### WORK INSTRUCTION:
Repeat what the lines below say, word for word, and skip every image.

(Saved entries)
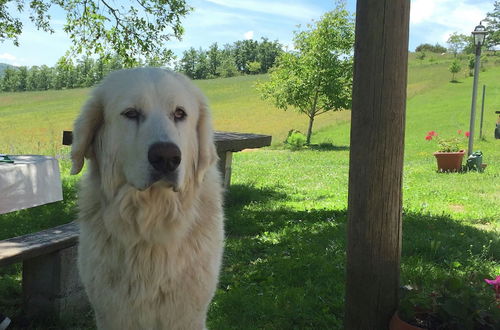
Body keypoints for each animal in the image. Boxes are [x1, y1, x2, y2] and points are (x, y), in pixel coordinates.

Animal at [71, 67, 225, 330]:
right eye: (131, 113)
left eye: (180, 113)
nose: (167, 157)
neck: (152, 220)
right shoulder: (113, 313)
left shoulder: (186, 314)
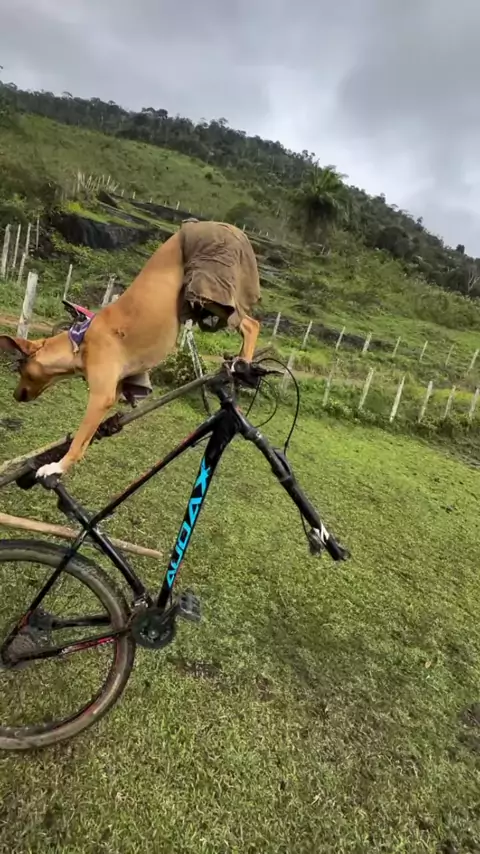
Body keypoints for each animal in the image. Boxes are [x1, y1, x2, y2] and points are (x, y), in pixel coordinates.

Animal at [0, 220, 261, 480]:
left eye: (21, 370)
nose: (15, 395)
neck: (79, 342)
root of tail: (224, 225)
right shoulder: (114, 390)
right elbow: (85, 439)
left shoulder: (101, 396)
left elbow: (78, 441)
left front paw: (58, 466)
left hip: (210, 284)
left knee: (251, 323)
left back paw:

### ANSWER SECTION:
Body keypoints for each animal in the image. Boxes are [x1, y1, x2, y2] and points are (x, y), in pixel coordinates.

Animal at [71, 67, 225, 330]:
right eye: (131, 113)
left eye: (180, 113)
nose: (167, 157)
neck: (152, 220)
right shoulder: (113, 313)
left shoulder: (186, 314)
Body keypoints for each animal in the image. Boxes are [x1, y1, x2, y2] and points are (x, y), in pixel coordinates.

Animal at [0, 220, 261, 480]:
left eye: (21, 370)
nose: (15, 395)
neck: (79, 342)
root of tail: (224, 225)
right shoulder: (114, 390)
right elbow: (85, 439)
left shoulder: (101, 396)
left elbow: (78, 441)
left front paw: (58, 466)
left hip: (210, 284)
left knee: (251, 323)
left back paw:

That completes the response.